Sunday, 2 May 2010

Taking Television Training to Higher Heights

The University of Westminster Television training has topped the last three annual surveys of university media courses by The Guardian.

The outstanding programme covers media industries, audiences and culture, media theory, print, online and broadcast journalism as well as public relations television and radio production.

The Television course specialises in a range of production genres including Entertainment, Documentary, Comedy, Performance and Promotional shorts.

One of the Quality Productions by the Television students



All the production lecturers are industry professionals with experience in directing, producing and editing drama, music, arts and entertainment, childrens' television and factual programming.

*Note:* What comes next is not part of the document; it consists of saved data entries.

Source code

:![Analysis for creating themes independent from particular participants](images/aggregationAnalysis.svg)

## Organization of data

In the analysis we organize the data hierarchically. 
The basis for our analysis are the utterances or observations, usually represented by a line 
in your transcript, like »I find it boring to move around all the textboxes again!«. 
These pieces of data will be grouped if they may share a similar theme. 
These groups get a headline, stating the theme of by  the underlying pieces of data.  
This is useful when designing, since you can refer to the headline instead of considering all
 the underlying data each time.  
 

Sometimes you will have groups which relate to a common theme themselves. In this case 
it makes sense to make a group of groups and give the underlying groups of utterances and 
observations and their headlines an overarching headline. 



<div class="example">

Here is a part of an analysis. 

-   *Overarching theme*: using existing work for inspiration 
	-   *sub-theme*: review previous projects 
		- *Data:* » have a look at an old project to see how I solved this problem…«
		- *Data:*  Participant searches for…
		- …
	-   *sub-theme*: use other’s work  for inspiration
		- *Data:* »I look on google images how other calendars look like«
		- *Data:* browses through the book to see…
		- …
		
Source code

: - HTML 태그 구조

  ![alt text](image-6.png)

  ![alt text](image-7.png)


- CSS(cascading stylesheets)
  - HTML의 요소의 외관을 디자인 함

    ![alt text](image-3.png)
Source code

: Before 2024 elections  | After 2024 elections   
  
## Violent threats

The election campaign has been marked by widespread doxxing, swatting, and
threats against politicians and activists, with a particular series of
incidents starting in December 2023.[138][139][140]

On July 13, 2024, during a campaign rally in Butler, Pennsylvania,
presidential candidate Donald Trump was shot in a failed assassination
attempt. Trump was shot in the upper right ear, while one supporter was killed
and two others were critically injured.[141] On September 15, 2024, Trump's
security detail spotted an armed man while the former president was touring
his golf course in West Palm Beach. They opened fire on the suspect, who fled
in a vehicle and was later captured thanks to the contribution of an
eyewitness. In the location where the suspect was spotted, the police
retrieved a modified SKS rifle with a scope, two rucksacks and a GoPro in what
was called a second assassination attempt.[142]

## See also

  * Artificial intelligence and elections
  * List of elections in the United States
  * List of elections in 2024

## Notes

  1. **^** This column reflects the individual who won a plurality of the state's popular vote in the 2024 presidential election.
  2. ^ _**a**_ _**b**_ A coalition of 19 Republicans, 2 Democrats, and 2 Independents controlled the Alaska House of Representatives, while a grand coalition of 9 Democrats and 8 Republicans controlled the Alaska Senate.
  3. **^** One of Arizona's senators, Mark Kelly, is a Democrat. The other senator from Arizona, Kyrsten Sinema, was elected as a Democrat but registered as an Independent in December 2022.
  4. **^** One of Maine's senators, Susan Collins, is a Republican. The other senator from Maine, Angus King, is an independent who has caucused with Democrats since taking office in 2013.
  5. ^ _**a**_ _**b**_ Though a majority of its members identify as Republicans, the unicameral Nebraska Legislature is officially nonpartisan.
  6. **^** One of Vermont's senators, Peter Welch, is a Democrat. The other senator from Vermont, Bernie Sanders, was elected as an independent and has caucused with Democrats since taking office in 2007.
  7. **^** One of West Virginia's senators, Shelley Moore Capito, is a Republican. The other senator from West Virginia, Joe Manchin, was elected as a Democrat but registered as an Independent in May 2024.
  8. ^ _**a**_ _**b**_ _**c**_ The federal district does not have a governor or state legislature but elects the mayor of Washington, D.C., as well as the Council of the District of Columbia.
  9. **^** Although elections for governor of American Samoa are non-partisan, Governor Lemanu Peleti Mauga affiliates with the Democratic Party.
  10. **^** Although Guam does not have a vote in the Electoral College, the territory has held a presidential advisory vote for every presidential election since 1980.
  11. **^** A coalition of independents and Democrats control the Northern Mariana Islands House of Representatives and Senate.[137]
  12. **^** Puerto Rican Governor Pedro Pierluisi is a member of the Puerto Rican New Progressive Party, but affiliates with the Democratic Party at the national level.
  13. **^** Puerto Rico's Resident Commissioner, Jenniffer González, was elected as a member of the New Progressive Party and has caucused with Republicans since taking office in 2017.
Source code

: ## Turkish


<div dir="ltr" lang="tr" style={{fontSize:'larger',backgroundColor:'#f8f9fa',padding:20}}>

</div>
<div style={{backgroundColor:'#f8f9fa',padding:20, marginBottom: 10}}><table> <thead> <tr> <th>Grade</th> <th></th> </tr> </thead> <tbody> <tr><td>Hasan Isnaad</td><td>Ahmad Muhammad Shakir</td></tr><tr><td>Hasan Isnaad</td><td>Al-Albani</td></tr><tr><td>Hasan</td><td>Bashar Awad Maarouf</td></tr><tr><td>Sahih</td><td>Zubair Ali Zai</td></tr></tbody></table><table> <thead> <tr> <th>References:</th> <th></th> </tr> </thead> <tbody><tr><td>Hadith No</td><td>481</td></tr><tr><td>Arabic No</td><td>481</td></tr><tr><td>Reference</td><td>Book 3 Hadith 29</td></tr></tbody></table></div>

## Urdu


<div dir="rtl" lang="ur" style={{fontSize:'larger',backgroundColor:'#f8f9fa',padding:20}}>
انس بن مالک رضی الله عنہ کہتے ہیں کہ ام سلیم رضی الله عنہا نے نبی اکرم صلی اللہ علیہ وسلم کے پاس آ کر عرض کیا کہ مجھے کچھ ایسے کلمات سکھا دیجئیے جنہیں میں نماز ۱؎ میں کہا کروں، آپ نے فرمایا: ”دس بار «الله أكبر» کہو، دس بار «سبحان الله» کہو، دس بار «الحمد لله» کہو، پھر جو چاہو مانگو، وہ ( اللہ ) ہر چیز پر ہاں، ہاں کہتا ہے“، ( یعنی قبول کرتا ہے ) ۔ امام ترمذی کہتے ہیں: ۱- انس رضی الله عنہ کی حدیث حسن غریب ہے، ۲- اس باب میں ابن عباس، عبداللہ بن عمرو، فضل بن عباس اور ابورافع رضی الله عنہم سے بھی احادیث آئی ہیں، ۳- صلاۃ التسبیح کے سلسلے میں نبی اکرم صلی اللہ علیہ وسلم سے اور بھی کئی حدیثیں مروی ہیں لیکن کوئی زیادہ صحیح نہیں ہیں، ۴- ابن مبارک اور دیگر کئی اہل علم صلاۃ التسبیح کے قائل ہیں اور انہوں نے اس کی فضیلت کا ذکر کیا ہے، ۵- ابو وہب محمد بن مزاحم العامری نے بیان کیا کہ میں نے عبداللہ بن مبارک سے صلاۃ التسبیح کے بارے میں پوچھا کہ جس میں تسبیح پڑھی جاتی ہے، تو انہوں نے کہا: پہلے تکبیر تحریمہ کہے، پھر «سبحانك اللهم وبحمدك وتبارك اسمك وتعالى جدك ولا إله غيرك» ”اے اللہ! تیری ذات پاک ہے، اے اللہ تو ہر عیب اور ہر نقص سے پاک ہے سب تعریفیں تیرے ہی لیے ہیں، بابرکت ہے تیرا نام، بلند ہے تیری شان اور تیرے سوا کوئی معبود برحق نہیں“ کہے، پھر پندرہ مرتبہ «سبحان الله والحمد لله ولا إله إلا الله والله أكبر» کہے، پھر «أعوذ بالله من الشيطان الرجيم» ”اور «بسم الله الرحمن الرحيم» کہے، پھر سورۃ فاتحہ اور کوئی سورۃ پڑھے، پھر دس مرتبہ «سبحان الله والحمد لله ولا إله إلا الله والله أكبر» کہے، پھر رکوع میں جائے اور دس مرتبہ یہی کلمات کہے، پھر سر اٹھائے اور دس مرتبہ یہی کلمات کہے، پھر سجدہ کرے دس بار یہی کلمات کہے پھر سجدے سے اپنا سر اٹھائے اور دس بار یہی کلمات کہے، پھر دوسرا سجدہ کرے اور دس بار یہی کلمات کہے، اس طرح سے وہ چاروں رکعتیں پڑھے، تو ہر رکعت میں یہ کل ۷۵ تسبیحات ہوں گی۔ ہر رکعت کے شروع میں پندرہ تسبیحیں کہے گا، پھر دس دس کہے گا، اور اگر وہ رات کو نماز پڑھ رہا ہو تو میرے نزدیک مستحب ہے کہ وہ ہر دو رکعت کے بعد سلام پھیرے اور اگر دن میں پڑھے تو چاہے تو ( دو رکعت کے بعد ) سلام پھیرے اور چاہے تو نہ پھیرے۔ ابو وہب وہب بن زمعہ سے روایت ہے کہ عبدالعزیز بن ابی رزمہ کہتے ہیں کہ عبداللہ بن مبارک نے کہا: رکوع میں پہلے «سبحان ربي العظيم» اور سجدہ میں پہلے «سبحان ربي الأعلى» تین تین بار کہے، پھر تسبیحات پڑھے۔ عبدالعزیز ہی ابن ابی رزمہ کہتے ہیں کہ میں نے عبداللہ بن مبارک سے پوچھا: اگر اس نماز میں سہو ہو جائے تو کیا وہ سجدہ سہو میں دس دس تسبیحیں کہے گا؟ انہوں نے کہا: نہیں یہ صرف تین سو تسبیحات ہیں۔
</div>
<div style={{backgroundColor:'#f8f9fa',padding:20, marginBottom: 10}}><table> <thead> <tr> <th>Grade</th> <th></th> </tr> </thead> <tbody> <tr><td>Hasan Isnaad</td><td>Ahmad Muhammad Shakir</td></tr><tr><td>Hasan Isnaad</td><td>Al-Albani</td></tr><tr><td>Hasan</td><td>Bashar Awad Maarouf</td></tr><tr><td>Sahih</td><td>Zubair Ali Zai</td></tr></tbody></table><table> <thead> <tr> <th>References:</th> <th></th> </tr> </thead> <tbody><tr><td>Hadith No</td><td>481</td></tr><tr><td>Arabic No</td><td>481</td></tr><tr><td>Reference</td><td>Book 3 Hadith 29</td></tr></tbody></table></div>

The analysis part of the course is taught by lecturers whose published research was recently awarded the highest research rating in the UK. Through the analysis modules students gain an important understanding of how the industry is structured and how it is developing.

The course is designed to give students the experience of working on a variety of types of programme formats and in creating a wide range of content.

A typical second year for example includes collaboratively producing a multi-camera live music show in our purpose built studio, a documentary, a creative video, and two promotional shorts.

Television drama is a developing part of the course and students often work on shows in collaboration with other courses such as Commercial music and Journalism.

We teach production skills such as camerawork, editing, directing, production management, multi-camera studio operation, script writing, programme development and pitching.

As part of the course second year students can opt to spend one semester abroad.We have exchange agreements with Universities all over the world. The most popular are English speaking Universities in Australia, Canada and America.

As part of the course students undertake several work placements and internships. We believe that the nature of our coursework contributes to the high number of students being offered employment when they leave.